6. bucket list n. (2006): a list of things that one has not done before but wants to do before dying.
Appeared in 2006 after the movie The Bucket List came out. An instant hit, and merged seamlessly into the vernacular. It may feel informal, but it's been used in a wide variety of places, including The New York Times and The Wall Street Journal. It's also gaining popularity overseas. We have seen it used in British and Australian papers. Derived from the phrase "kick the bucket."
7. underwater adj. (1672): having, relating to, or being a mortgage loan for which more is owed than the property securing the loan is worth.
Really took off when the housing bubble burst. There was an earlier sense referring to assets in general that was in use in the early 1990s, but we all became familiar with this term in 2006 and 2007 when homeowners were suddenly shackled to properties that were worth far less than the outstanding mortgage on them. A very visual play on the idea of "staying afloat" and "sinking" financially.
8. cloud computing n. (2006): the practice of storing regularly used computer data on multiple servers that can be accessed through the Internet.
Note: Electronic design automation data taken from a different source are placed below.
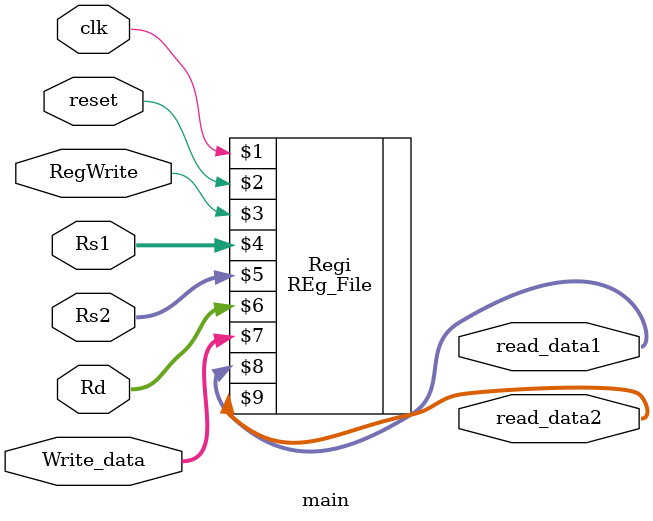
<source format=v>
`timescale 1ns / 1ps
module main(clk, reset, RegWrite, Rs1, Rs2, Rd, Write_data, read_data1, read_data2);

input clk, reset, RegWrite;
input [4:0] Rs1, Rs2, Rd;
input [31:0] Write_data;
output [31:0] read_data1, read_data2;



REg_File Regi(clk, reset, RegWrite, Rs1, Rs2, Rd, Write_data, read_data1, read_data2);


endmodule

</source>
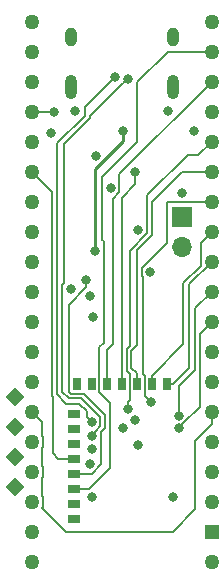
<source format=gbr>
G04 #@! TF.GenerationSoftware,KiCad,Pcbnew,(5.0.0)*
G04 #@! TF.CreationDate,2020-11-30T22:45:23-06:00*
G04 #@! TF.ProjectId,BlueMacro,426C75654D6163726F2E6B696361645F,rev?*
G04 #@! TF.SameCoordinates,Original*
G04 #@! TF.FileFunction,Copper,L2,Inr,Signal*
G04 #@! TF.FilePolarity,Positive*
%FSLAX46Y46*%
G04 Gerber Fmt 4.6, Leading zero omitted, Abs format (unit mm)*
G04 Created by KiCad (PCBNEW (5.0.0)) date 11/30/20 22:45:23*
%MOMM*%
%LPD*%
G01*
G04 APERTURE LIST*
G04 #@! TA.AperFunction,WasherPad*
%ADD10C,1.270000*%
G04 #@! TD*
G04 #@! TA.AperFunction,ViaPad*
%ADD11C,1.270000*%
G04 #@! TD*
G04 #@! TA.AperFunction,ViaPad*
%ADD12R,1.250000X1.250000*%
G04 #@! TD*
G04 #@! TA.AperFunction,ViaPad*
%ADD13R,1.700000X1.700000*%
G04 #@! TD*
G04 #@! TA.AperFunction,ViaPad*
%ADD14O,1.700000X1.700000*%
G04 #@! TD*
G04 #@! TA.AperFunction,ViaPad*
%ADD15O,1.000000X1.600000*%
G04 #@! TD*
G04 #@! TA.AperFunction,ViaPad*
%ADD16O,1.000000X2.100000*%
G04 #@! TD*
G04 #@! TA.AperFunction,ViaPad*
%ADD17R,0.650000X1.000000*%
G04 #@! TD*
G04 #@! TA.AperFunction,ViaPad*
%ADD18R,1.000000X0.650000*%
G04 #@! TD*
G04 #@! TA.AperFunction,ViaPad*
%ADD19C,1.100000*%
G04 #@! TD*
G04 #@! TA.AperFunction,Conductor*
%ADD20C,0.100000*%
G04 #@! TD*
G04 #@! TA.AperFunction,ViaPad*
%ADD21C,0.800000*%
G04 #@! TD*
G04 #@! TA.AperFunction,Conductor*
%ADD22C,0.250000*%
G04 #@! TD*
G04 #@! TA.AperFunction,Conductor*
%ADD23C,0.200000*%
G04 #@! TD*
G04 APERTURE END LIST*
D10*
G04 #@! TO.N,*
G04 #@! TO.C,U4*
X55880000Y-27940000D03*
X40640000Y-27940000D03*
X55880000Y-73660000D03*
X40640000Y-73660000D03*
D11*
G04 #@! TO.N,/P0.10*
X40640000Y-71120000D03*
G04 #@! TO.N,/P0.09*
X40640000Y-68580000D03*
G04 #@! TO.N,VBatt*
X40640000Y-66040000D03*
G04 #@! TO.N,GND*
X40640000Y-63500000D03*
G04 #@! TO.N,Reset*
X40640000Y-60960000D03*
G04 #@! TO.N,N/C*
X40640000Y-53340000D03*
G04 #@! TO.N,/P0.20*
X40640000Y-50800000D03*
G04 #@! TO.N,/P0.17*
X40640000Y-48260000D03*
G04 #@! TO.N,N/C*
X40640000Y-55880000D03*
G04 #@! TO.N,VBus*
X40640000Y-58420000D03*
D12*
G04 #@! TO.N,/P1.11*
X55880000Y-71120000D03*
D11*
G04 #@! TO.N,/P0.03*
X55880000Y-68580000D03*
G04 #@! TO.N,/P0.28*
X55880000Y-66040000D03*
G04 #@! TO.N,/P1.13*
X55880000Y-63500000D03*
G04 #@! TO.N,Reset*
X55880000Y-60960000D03*
G04 #@! TO.N,GND*
X55880000Y-58420000D03*
G04 #@! TO.N,/P0.30*
X55880000Y-55880000D03*
G04 #@! TO.N,/P0.02*
X55880000Y-53340000D03*
G04 #@! TO.N,/P0.29*
X55880000Y-50800000D03*
G04 #@! TO.N,/P0.26*
X55880000Y-48260000D03*
G04 #@! TO.N,/P0.06*
X55880000Y-45720000D03*
G04 #@! TO.N,/P0.05*
X55880000Y-43180000D03*
G04 #@! TO.N,/P0.15*
X40640000Y-45720000D03*
G04 #@! TO.N,/P0.13*
X40640000Y-43180000D03*
G04 #@! TO.N,/P0.22*
X40640000Y-40640000D03*
G04 #@! TO.N,/P0.24*
X40640000Y-38100000D03*
G04 #@! TO.N,/P0.04*
X40640000Y-35560000D03*
G04 #@! TO.N,/3V3*
X40640000Y-33020000D03*
G04 #@! TO.N,/P0.07*
X40640000Y-30480000D03*
G04 #@! TO.N,/P1.02*
X55880000Y-30480000D03*
G04 #@! TO.N,/P0.12*
X55880000Y-33020000D03*
G04 #@! TO.N,/P1.06*
X55880000Y-35560000D03*
G04 #@! TO.N,/P1.09*
X55880000Y-38100000D03*
G04 #@! TO.N,/P0.08*
X55880000Y-40640000D03*
G04 #@! TD*
D13*
G04 #@! TO.N,VBatt*
G04 #@! TO.C,J1*
X53340000Y-44450000D03*
D14*
G04 #@! TO.N,GND*
X53340000Y-46990000D03*
G04 #@! TD*
D15*
G04 #@! TO.N,Net-(J3-PadS1)*
G04 #@! TO.C,J3*
X43940000Y-29270000D03*
X52580000Y-29270000D03*
D16*
X43940000Y-33450000D03*
X52580000Y-33450000D03*
G04 #@! TD*
D17*
G04 #@! TO.N,/P0.04*
G04 #@! TO.C,U2*
X48283000Y-58607000D03*
G04 #@! TO.N,GND*
X44473000Y-58607000D03*
G04 #@! TO.N,/P0.07*
X45743000Y-58607000D03*
G04 #@! TO.N,/P0.08*
X49553000Y-58607000D03*
G04 #@! TO.N,/P0.12*
X47013000Y-58607000D03*
G04 #@! TO.N,/P0.26*
X52093000Y-58607000D03*
G04 #@! TO.N,/P0.06*
X50823000Y-58607000D03*
D18*
G04 #@! TO.N,/P1.06*
X44219000Y-70037000D03*
G04 #@! TO.N,RED_LED*
X44219000Y-68767000D03*
G04 #@! TO.N,/P1.02*
X44219000Y-67497000D03*
G04 #@! TO.N,SWO*
X44219000Y-66227000D03*
G04 #@! TO.N,/P0.22*
X44219000Y-64957000D03*
G04 #@! TO.N,/P0.20*
X44219000Y-63687000D03*
G04 #@! TO.N,/P0.17*
X44219000Y-62417000D03*
G04 #@! TO.N,/P0.15*
X44219000Y-61147000D03*
G04 #@! TD*
D19*
G04 #@! TO.N,VCC*
G04 #@! TO.C,TP1*
X39243000Y-59690000D03*
D20*
G36*
X39243000Y-60467817D02*
X38465183Y-59690000D01*
X39243000Y-58912183D01*
X40020817Y-59690000D01*
X39243000Y-60467817D01*
X39243000Y-60467817D01*
G37*
G04 #@! TD*
D19*
G04 #@! TO.N,GND*
G04 #@! TO.C,TP2*
X39243000Y-62230000D03*
D20*
G36*
X39243000Y-63007817D02*
X38465183Y-62230000D01*
X39243000Y-61452183D01*
X40020817Y-62230000D01*
X39243000Y-63007817D01*
X39243000Y-63007817D01*
G37*
G04 #@! TD*
D19*
G04 #@! TO.N,SWDCLK*
G04 #@! TO.C,TP3*
X39243000Y-64770000D03*
D20*
G36*
X39243000Y-65547817D02*
X38465183Y-64770000D01*
X39243000Y-63992183D01*
X40020817Y-64770000D01*
X39243000Y-65547817D01*
X39243000Y-65547817D01*
G37*
G04 #@! TD*
D19*
G04 #@! TO.N,SWDIO*
G04 #@! TO.C,TP4*
X39243000Y-67310000D03*
D20*
G36*
X39243000Y-68087817D02*
X38465183Y-67310000D01*
X39243000Y-66532183D01*
X40020817Y-67310000D01*
X39243000Y-68087817D01*
X39243000Y-68087817D01*
G37*
G04 #@! TD*
D21*
G04 #@! TO.N,GND*
X53340000Y-42418000D03*
X52203831Y-35488064D03*
X44316172Y-35488067D03*
X43942000Y-50546000D03*
X47371000Y-42037000D03*
X49657000Y-63754000D03*
X48338011Y-62357000D03*
G04 #@! TO.N,Net-(C3-Pad1)*
X45575836Y-51184011D03*
X46085447Y-39315048D03*
G04 #@! TO.N,VBatt*
X50673000Y-49149000D03*
G04 #@! TO.N,VCC*
X45835649Y-52973684D03*
G04 #@! TO.N,VBatt_Monitor*
X49657000Y-45593000D03*
X49403000Y-61631990D03*
G04 #@! TO.N,VBus*
X46045497Y-47402942D03*
X48387000Y-37211000D03*
G04 #@! TO.N,RED_LED*
X42291001Y-37338001D03*
G04 #@! TO.N,BLUE_LED*
X52578008Y-68199000D03*
X54356004Y-37211000D03*
G04 #@! TO.N,SWDCLK*
X45755300Y-68160775D03*
G04 #@! TO.N,D+*
X45718490Y-62992004D03*
X48768000Y-32766000D03*
G04 #@! TO.N,D-*
X47726976Y-32628914D03*
X45720000Y-61849000D03*
G04 #@! TO.N,SWO*
X45247876Y-49774684D03*
G04 #@! TO.N,/P0.24*
X45574265Y-65386271D03*
G04 #@! TO.N,/P0.13*
X45718490Y-64135000D03*
G04 #@! TO.N,/P0.02*
X53085990Y-62357000D03*
G04 #@! TO.N,/P0.29*
X53086000Y-61341000D03*
G04 #@! TO.N,/P0.04*
X42545000Y-35560000D03*
X49403000Y-40640000D03*
G04 #@! TO.N,/P1.09*
X48768000Y-60706000D03*
G04 #@! TO.N,/P0.05*
X50747991Y-60161560D03*
G04 #@! TD*
D22*
G04 #@! TO.N,VBus*
X48387000Y-37776685D02*
X48387000Y-37211000D01*
X48387000Y-38038815D02*
X48387000Y-37776685D01*
X46045497Y-40380318D02*
X48387000Y-38038815D01*
X46045497Y-47402942D02*
X46045497Y-40380318D01*
D23*
G04 #@! TO.N,D+*
X43241999Y-50209999D02*
X43389589Y-50062409D01*
X44850012Y-59836011D02*
X43776311Y-59836011D01*
X43776311Y-59836011D02*
X43241999Y-59301699D01*
X45600012Y-36095525D02*
X45600012Y-35933988D01*
X46470001Y-61456001D02*
X44850012Y-59836011D01*
X45718490Y-62992004D02*
X46118489Y-62592005D01*
X43389589Y-50062409D02*
X43389589Y-38305948D01*
X43389589Y-38305948D02*
X45600012Y-36095525D01*
X46118489Y-62592005D02*
X46118489Y-62560513D01*
X45600012Y-35933988D02*
X48368001Y-33165999D01*
X46118489Y-62560513D02*
X46470001Y-62209001D01*
X43241999Y-59301699D02*
X43241999Y-50209999D01*
X46470001Y-62209001D02*
X46470001Y-61456001D01*
X48368001Y-33165999D02*
X48768000Y-32766000D01*
G04 #@! TO.N,D-*
X42812578Y-38246548D02*
X42812578Y-50003009D01*
X44663612Y-60286022D02*
X45320001Y-60942411D01*
X42791988Y-50023599D02*
X42791988Y-59505188D01*
X45320001Y-60942411D02*
X45320001Y-61449001D01*
X43572822Y-60286022D02*
X44663612Y-60286022D01*
X45320001Y-61449001D02*
X45720000Y-61849000D01*
X45150001Y-35909125D02*
X42812578Y-38246548D01*
X42812578Y-50003009D02*
X42791988Y-50023599D01*
X42791988Y-59505188D02*
X43572822Y-60286022D01*
X45150001Y-35205889D02*
X45150001Y-35909125D01*
X47726976Y-32628914D02*
X45150001Y-35205889D01*
G04 #@! TO.N,Reset*
X55880000Y-61858025D02*
X55880000Y-60960000D01*
X55880000Y-62033700D02*
X55880000Y-61858025D01*
X54483000Y-63430700D02*
X55880000Y-62033700D01*
X54483000Y-69215000D02*
X54483000Y-63430700D01*
X52578000Y-71120000D02*
X54483000Y-69215000D01*
X41529000Y-63994802D02*
X41529000Y-65545198D01*
X41575001Y-68131199D02*
X41575001Y-69028801D01*
X41575001Y-63948801D02*
X41529000Y-63994802D01*
X40640000Y-60960000D02*
X41529000Y-61849000D01*
X41529000Y-69088000D02*
X43561000Y-71120000D01*
X41575001Y-63051199D02*
X41575001Y-63948801D01*
X41529000Y-63005198D02*
X41575001Y-63051199D01*
X41529000Y-65545198D02*
X41575001Y-65591199D01*
X41529000Y-61849000D02*
X41529000Y-63005198D01*
X41575001Y-69028801D02*
X41529000Y-69074802D01*
X41575001Y-65591199D02*
X41575001Y-66488801D01*
X41529000Y-66534802D02*
X41529000Y-68085198D01*
X41529000Y-68085198D02*
X41575001Y-68131199D01*
X41529000Y-69074802D02*
X41529000Y-69088000D01*
X41575001Y-66488801D02*
X41529000Y-66534802D01*
X43561000Y-71120000D02*
X52578000Y-71120000D01*
G04 #@! TO.N,SWO*
X44219000Y-66227000D02*
X44044000Y-66227000D01*
X45723500Y-66227000D02*
X46545500Y-65405000D01*
X43942000Y-59436000D02*
X43789600Y-59283600D01*
X45247876Y-50440809D02*
X45247876Y-50340369D01*
X46545500Y-65405000D02*
X46545500Y-62699202D01*
X46545500Y-62699202D02*
X46870012Y-62374690D01*
X45247876Y-50340369D02*
X45247876Y-49774684D01*
X46870012Y-62374690D02*
X46870012Y-61221012D01*
X44219000Y-66227000D02*
X45723500Y-66227000D01*
X43789600Y-51899085D02*
X45247876Y-50440809D01*
X46870012Y-61221012D02*
X45085000Y-59436000D01*
X45085000Y-59436000D02*
X43942000Y-59436000D01*
X43789600Y-59283600D02*
X43789600Y-51899085D01*
G04 #@! TO.N,/P0.22*
X42391977Y-42391977D02*
X42391977Y-59670877D01*
X42391977Y-59670877D02*
X42418000Y-59696900D01*
X42909533Y-64957000D02*
X43519000Y-64957000D01*
X43519000Y-64957000D02*
X44219000Y-64957000D01*
X40640000Y-40640000D02*
X42391977Y-42391977D01*
X42418000Y-64465467D02*
X42909533Y-64957000D01*
X42418000Y-59696900D02*
X42418000Y-64465467D01*
G04 #@! TO.N,/P0.02*
X55880000Y-53340000D02*
X54864000Y-54356000D01*
X54864000Y-60578990D02*
X53485989Y-61957001D01*
X53485989Y-61957001D02*
X53085990Y-62357000D01*
X54864000Y-54356000D02*
X54864000Y-60578990D01*
G04 #@! TO.N,/P0.29*
X55880000Y-50800000D02*
X54463990Y-52216010D01*
X53086000Y-58801000D02*
X53086000Y-60775315D01*
X53086000Y-60775315D02*
X53086000Y-61341000D01*
X54463990Y-57423010D02*
X53086000Y-58801000D01*
X54463990Y-52216010D02*
X54463990Y-57423010D01*
G04 #@! TO.N,/P0.04*
X42545000Y-35560000D02*
X40640000Y-35560000D01*
X48283000Y-58607000D02*
X48283000Y-42833685D01*
X48283000Y-42833685D02*
X49403000Y-41713685D01*
X49403000Y-41205685D02*
X49403000Y-40640000D01*
X49403000Y-41713685D02*
X49403000Y-41205685D01*
G04 #@! TO.N,/P0.08*
X49084636Y-57232638D02*
X49084636Y-55797690D01*
X49084636Y-55797690D02*
X49553000Y-55329326D01*
X49553000Y-58607000D02*
X49553000Y-57701002D01*
X54981975Y-40640000D02*
X55880000Y-40640000D01*
X50842973Y-46025291D02*
X50842973Y-43206327D01*
X49553000Y-47315264D02*
X50842973Y-46025291D01*
X50842973Y-43206327D02*
X53409300Y-40640000D01*
X53409300Y-40640000D02*
X54981975Y-40640000D01*
X49553000Y-57701002D02*
X49084636Y-57232638D01*
X49553000Y-55329326D02*
X49553000Y-47315264D01*
G04 #@! TO.N,/P0.12*
X47013000Y-57907000D02*
X47013000Y-58607000D01*
X48071001Y-40828999D02*
X48071001Y-42373001D01*
X55880000Y-33020000D02*
X48071001Y-40828999D01*
X48071001Y-42373001D02*
X47526001Y-42918001D01*
X47526001Y-42918001D02*
X47526001Y-55266297D01*
X47526001Y-55266297D02*
X47013000Y-55779298D01*
X47013000Y-55779298D02*
X47013000Y-57907000D01*
G04 #@! TO.N,/P0.26*
X53975000Y-50165000D02*
X55880000Y-48260000D01*
X53975000Y-57250000D02*
X53975000Y-50165000D01*
X52618000Y-58607000D02*
X53975000Y-57250000D01*
X52093000Y-58607000D02*
X52618000Y-58607000D01*
G04 #@! TO.N,/P0.06*
X53467000Y-55263000D02*
X50823000Y-57907000D01*
X53467000Y-50107302D02*
X53467000Y-55263000D01*
X54944999Y-48629303D02*
X53467000Y-50107302D01*
X50823000Y-57907000D02*
X50823000Y-58607000D01*
X55880000Y-45720000D02*
X54944999Y-46655001D01*
X54944999Y-46655001D02*
X54944999Y-48629303D01*
G04 #@! TO.N,/P1.09*
X48768000Y-60140315D02*
X48768000Y-60706000D01*
X48927999Y-59980316D02*
X48768000Y-60140315D01*
X48684625Y-57533246D02*
X48927999Y-57776620D01*
X48927999Y-55388627D02*
X48684625Y-55632001D01*
X54766922Y-39213078D02*
X53868897Y-39213078D01*
X55880000Y-38100000D02*
X54766922Y-39213078D01*
X48927999Y-57776620D02*
X48927999Y-59980316D01*
X53868897Y-39213078D02*
X50442962Y-42639013D01*
X48684625Y-55632001D02*
X48684625Y-57533246D01*
X50442962Y-42639013D02*
X50442962Y-45859602D01*
X50442962Y-45859602D02*
X48927999Y-47374565D01*
X48927999Y-47374565D02*
X48927999Y-55388627D01*
G04 #@! TO.N,/P0.05*
X50197999Y-59611568D02*
X50747991Y-60161560D01*
X55880000Y-43180000D02*
X52070000Y-43180000D01*
X49972999Y-49485001D02*
X50033388Y-49545390D01*
X50197999Y-57971610D02*
X50197999Y-59611568D01*
X52070000Y-46715998D02*
X49972999Y-48812999D01*
X50033388Y-49545390D02*
X50033388Y-57806999D01*
X52070000Y-43180000D02*
X52070000Y-46715998D01*
X50033388Y-57806999D02*
X50197999Y-57971610D01*
X49972999Y-48812999D02*
X49972999Y-49485001D01*
G04 #@! TO.N,/P1.02*
X45533000Y-67497000D02*
X44219000Y-67497000D01*
X47270023Y-60229025D02*
X47270023Y-65759977D01*
X46368001Y-59327003D02*
X47270023Y-60229025D01*
X46745498Y-46525442D02*
X46745498Y-55108502D01*
X46609000Y-46388944D02*
X46745498Y-46525442D01*
X49591999Y-38144999D02*
X46609000Y-41127998D01*
X46609000Y-41127998D02*
X46609000Y-46388944D01*
X46368001Y-55485999D02*
X46368001Y-59327003D01*
X46745498Y-55108502D02*
X46368001Y-55485999D01*
X55880000Y-30480000D02*
X52197000Y-30480000D01*
X52197000Y-30480000D02*
X49591999Y-33085001D01*
X47270023Y-65759977D02*
X45533000Y-67497000D01*
X49591999Y-33085001D02*
X49591999Y-38144999D01*
G04 #@! TD*
M02*

</source>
There were a bunch of different names for this: grid computing and utility computing are two earlier ones we have for this phenomenon. In our earliest citation for this, from an announcement about Amazon's cloud computing service, it's called "emergent utility computing space." "Cloud computing" really captured the imagination and became the common name before the technology was even all that common. It's very whimsical and playful.
9. aha moment n. (1939): a moment of sudden realization, inspiration, insight, recognition, or comprehension.
"Aha moment" is quite old—our earliest citation is from a 1939 psychology text—but it was used only sporadically for a long time. It didn't really take off until Oprah Winfrey began using it on her show in the 1990s. The phenomenon became so closely tied with Oprah that many think she coined the phrase, and court battles have been fought over the use of "aha moment" in ads.
10. earworm n. (1802) 1: corn earworm 2: a song or melody that keeps repeating in one’s mind.
"Earworm" has been around for quite some time to refer to a pest that burrows into the ears of corn. But in the 1990s, the English word "earworm" gained the meaning "a song or melody that keeps repeating in one's mind." This new meaning really didn't see much use until the mid-2000s, and was picturesquely solidified in our national consciousness in a 2009 essay by Stephen King, wherein he described earworms as "songs that burrow into your head and commence chewing on your brains." The newer sense of "earworm" is actually influenced by the German word for this phenomenon—a word that translates to "earworm."